- Task description:
Please figure out how many lines in the material contain "over", and give only that number.

-- Entries provided follows --

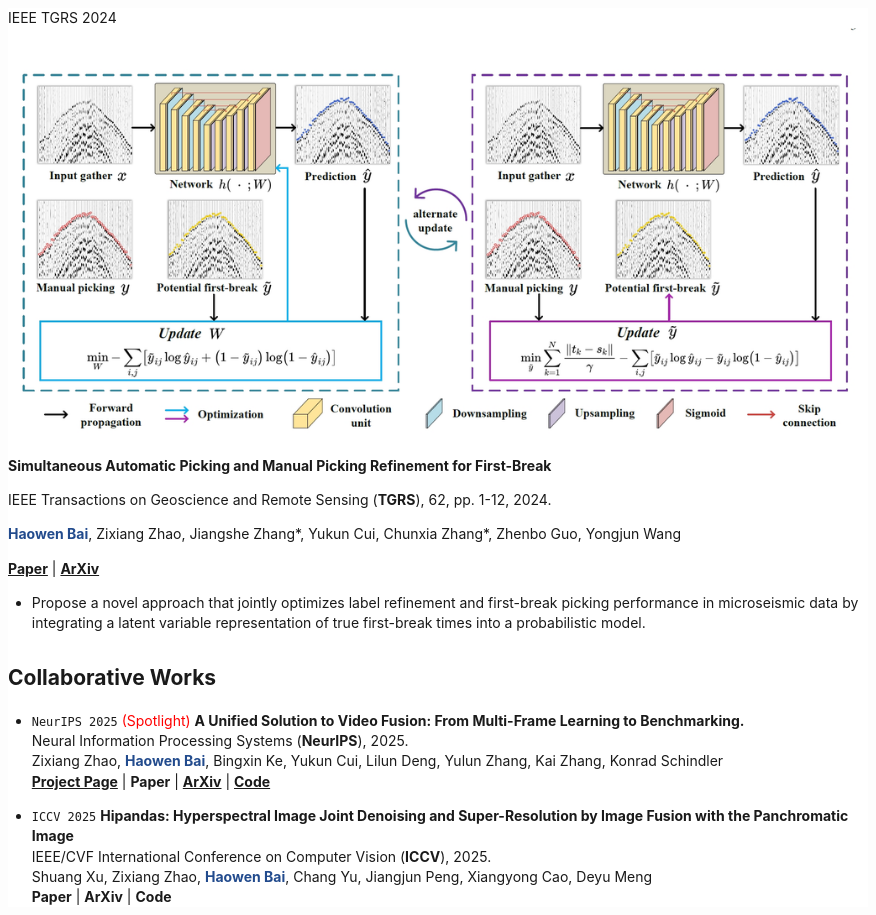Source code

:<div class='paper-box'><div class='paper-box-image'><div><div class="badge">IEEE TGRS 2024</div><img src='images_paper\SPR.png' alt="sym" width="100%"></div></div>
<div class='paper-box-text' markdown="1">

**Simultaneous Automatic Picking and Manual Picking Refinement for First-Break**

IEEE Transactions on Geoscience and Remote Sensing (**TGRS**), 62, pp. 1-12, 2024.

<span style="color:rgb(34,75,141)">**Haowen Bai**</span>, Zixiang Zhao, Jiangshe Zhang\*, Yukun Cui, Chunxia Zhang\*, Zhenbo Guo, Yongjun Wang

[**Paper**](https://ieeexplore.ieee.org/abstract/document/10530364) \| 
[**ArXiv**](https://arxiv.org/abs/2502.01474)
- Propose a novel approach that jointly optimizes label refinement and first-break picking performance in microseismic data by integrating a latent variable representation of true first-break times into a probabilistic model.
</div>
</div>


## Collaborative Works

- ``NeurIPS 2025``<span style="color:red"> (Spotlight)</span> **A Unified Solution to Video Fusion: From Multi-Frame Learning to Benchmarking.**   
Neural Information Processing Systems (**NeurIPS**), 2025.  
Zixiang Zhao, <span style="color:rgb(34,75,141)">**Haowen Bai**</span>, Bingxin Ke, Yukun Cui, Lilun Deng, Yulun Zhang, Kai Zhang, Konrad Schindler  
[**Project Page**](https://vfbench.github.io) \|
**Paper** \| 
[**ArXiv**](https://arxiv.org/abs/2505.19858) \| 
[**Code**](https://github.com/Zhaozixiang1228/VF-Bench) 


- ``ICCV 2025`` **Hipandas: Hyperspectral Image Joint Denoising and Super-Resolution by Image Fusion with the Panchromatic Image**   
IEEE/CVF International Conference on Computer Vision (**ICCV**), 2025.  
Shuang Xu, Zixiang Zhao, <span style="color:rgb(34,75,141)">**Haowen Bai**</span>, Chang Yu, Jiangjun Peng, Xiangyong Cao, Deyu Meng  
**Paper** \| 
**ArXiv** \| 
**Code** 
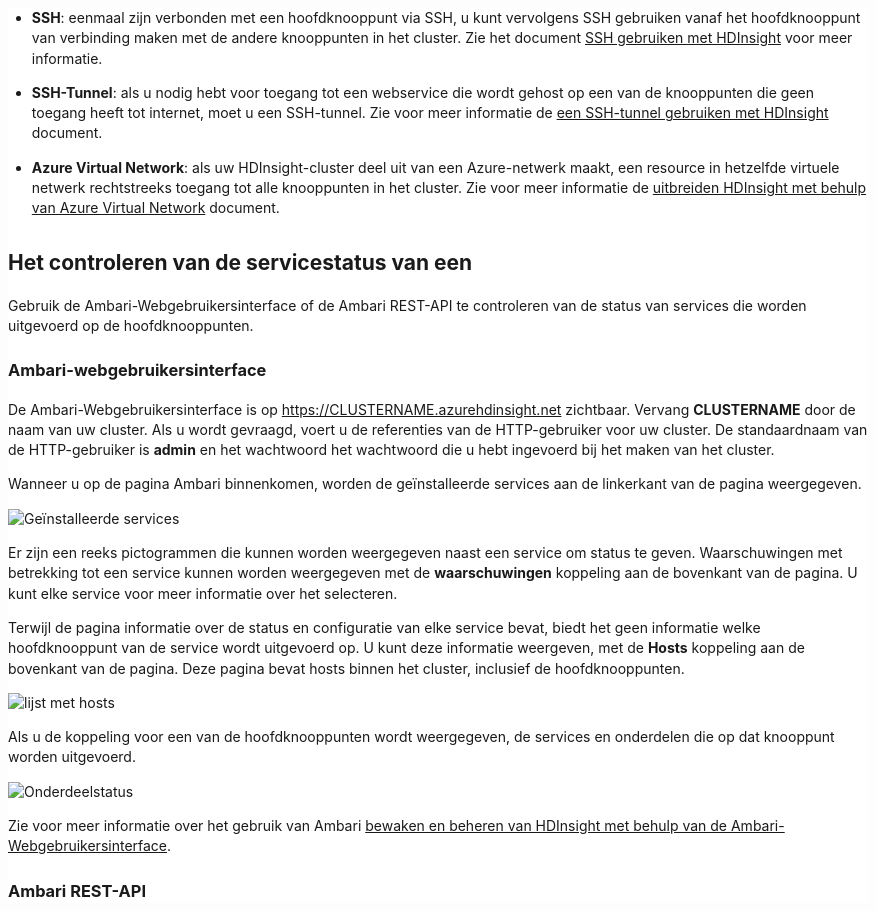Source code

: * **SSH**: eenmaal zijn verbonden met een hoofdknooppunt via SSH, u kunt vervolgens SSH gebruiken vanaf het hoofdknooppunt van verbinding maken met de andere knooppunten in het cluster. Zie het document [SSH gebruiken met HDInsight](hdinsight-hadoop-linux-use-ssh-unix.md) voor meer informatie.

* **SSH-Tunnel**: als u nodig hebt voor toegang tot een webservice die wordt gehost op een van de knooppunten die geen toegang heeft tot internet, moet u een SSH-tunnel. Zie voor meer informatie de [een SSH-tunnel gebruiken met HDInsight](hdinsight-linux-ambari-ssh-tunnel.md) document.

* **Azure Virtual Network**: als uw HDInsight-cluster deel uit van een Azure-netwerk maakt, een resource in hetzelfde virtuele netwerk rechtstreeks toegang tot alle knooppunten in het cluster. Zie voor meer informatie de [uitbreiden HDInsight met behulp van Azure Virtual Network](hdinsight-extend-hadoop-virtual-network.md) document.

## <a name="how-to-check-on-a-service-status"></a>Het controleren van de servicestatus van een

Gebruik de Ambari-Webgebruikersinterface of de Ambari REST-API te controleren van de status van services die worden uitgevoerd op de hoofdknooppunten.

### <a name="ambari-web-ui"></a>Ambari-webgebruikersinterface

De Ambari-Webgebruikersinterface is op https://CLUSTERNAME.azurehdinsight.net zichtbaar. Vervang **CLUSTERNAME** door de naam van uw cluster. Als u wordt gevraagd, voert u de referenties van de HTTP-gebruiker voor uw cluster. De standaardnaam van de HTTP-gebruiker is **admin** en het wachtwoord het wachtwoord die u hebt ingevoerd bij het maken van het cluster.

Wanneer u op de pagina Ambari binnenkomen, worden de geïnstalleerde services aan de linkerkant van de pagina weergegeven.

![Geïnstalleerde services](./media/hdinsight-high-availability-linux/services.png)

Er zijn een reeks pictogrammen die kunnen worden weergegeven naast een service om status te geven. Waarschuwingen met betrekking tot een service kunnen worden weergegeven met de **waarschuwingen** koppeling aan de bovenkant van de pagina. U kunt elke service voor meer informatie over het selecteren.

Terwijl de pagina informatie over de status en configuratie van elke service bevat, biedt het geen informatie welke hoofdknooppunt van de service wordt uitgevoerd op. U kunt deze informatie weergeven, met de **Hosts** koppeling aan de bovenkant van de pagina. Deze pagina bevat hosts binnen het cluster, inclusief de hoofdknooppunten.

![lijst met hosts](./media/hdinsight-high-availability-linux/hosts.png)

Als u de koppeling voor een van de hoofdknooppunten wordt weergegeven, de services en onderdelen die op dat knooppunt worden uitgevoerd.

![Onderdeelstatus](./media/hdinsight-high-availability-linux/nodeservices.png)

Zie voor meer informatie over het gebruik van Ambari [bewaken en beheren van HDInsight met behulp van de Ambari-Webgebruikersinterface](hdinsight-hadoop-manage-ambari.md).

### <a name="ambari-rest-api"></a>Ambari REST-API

-- Entries provided concluded --
-- Entries provided follows --

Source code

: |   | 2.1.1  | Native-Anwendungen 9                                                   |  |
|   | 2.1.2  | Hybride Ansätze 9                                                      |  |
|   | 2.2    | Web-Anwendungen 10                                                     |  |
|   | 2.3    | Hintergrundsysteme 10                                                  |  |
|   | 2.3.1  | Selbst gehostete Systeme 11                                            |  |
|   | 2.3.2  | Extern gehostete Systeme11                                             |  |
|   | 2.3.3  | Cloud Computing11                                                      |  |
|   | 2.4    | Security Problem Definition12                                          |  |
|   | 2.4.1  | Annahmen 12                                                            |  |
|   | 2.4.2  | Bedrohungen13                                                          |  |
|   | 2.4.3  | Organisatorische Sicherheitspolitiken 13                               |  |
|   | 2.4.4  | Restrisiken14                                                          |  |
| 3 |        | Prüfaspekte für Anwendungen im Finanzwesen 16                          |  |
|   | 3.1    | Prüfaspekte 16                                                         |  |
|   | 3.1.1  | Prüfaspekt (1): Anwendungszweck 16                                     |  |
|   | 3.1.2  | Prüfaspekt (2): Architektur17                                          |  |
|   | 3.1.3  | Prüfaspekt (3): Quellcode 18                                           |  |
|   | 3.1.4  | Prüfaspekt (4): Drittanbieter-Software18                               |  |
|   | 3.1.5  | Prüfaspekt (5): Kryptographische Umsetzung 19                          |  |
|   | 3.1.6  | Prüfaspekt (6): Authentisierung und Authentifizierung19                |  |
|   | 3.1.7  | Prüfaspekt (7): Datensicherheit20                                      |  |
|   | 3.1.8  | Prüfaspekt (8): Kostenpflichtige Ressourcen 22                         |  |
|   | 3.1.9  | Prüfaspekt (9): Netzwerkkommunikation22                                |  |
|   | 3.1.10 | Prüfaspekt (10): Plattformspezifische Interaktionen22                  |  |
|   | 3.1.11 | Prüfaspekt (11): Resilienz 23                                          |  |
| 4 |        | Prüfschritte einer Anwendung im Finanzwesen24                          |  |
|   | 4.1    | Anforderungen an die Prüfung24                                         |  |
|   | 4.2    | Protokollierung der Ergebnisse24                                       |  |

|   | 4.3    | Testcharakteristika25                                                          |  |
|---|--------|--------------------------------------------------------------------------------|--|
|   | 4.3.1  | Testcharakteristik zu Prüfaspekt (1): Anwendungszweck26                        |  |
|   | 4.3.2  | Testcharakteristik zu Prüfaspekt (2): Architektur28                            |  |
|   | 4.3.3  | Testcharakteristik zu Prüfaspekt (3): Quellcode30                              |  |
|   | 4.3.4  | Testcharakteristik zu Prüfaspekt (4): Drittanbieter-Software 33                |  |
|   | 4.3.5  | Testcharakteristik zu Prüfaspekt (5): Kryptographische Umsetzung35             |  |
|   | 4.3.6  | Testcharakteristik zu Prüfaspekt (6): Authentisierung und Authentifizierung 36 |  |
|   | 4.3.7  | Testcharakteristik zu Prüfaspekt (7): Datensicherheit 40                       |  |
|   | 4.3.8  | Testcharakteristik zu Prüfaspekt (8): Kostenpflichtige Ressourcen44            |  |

-- Entries provided concluded --
-- Entries provided follows --

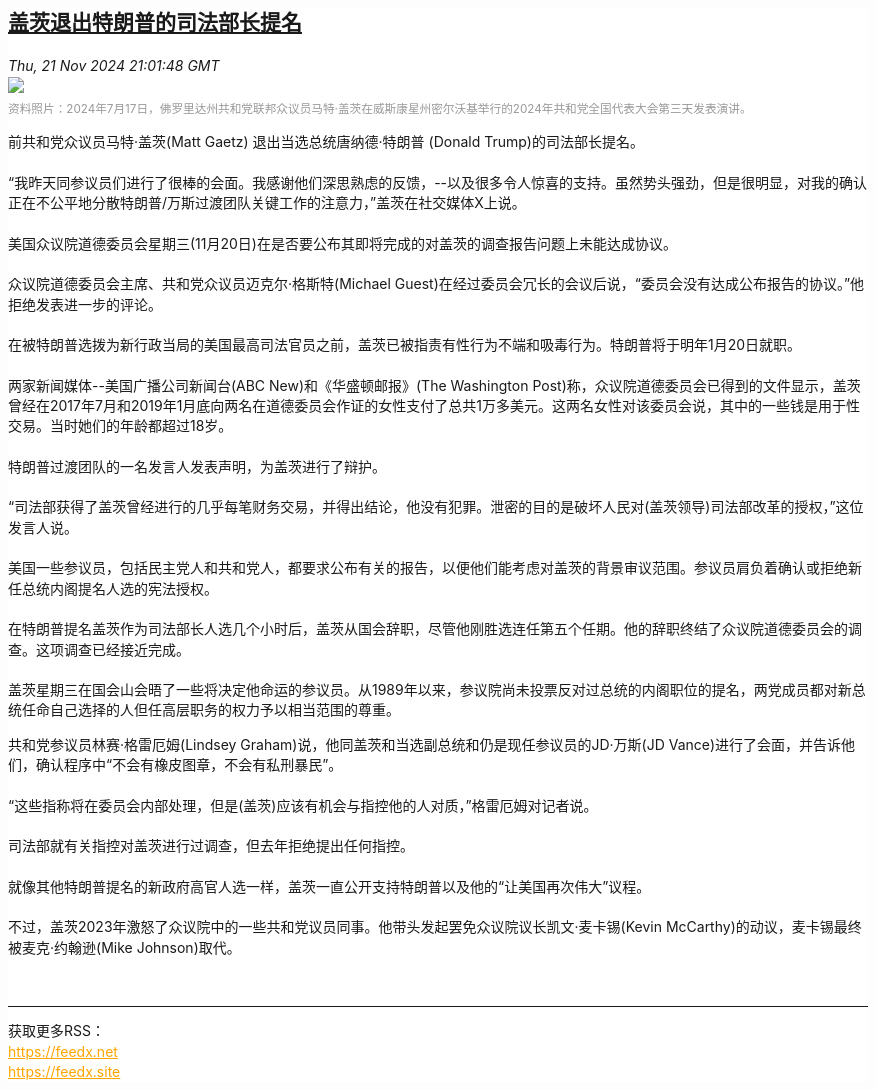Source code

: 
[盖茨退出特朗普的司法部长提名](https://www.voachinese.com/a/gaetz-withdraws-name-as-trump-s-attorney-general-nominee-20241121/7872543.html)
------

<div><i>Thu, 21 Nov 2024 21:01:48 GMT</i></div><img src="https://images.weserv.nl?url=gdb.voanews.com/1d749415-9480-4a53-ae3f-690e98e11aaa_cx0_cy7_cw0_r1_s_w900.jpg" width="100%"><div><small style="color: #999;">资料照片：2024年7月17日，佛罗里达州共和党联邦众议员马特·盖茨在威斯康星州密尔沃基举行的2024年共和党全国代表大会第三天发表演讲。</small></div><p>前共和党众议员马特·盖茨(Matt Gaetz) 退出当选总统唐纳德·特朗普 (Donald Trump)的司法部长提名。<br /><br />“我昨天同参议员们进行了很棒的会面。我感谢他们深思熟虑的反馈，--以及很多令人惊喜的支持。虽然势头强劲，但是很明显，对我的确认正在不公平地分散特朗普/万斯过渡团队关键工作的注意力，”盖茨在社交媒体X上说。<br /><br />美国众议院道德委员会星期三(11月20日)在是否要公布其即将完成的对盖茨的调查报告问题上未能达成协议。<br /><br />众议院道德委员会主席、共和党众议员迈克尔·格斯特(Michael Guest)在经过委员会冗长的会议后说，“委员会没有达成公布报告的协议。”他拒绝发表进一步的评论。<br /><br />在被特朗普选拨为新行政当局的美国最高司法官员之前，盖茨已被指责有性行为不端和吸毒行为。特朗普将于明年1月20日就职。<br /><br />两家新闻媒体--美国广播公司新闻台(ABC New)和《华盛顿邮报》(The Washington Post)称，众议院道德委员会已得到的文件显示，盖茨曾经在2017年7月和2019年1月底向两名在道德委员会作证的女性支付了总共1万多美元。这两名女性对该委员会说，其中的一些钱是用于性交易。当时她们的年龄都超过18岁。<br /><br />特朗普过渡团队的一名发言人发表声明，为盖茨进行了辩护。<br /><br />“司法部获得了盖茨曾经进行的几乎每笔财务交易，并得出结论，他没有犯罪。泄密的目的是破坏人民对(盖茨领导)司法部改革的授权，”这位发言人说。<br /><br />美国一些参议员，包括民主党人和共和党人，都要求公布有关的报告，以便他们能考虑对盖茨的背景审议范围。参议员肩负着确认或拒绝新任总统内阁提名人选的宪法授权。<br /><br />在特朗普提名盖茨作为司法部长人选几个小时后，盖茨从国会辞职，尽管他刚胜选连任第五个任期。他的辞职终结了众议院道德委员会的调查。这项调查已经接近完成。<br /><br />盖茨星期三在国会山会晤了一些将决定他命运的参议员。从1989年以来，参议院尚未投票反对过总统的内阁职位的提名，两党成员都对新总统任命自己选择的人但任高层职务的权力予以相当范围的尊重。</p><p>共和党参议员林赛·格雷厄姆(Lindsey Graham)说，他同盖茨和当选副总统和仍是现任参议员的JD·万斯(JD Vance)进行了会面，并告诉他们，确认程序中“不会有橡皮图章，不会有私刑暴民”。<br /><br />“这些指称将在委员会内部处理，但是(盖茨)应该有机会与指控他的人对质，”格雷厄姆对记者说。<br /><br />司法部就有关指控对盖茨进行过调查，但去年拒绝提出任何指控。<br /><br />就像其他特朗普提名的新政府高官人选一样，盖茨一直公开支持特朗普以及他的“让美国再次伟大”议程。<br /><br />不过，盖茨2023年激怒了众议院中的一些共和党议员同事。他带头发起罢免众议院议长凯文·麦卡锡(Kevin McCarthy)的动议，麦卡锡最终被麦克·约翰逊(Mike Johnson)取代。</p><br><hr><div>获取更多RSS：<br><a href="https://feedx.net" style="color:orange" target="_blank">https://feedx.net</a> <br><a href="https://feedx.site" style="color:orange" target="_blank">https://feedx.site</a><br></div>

-- Entries provided concluded --

- Response to the task:
3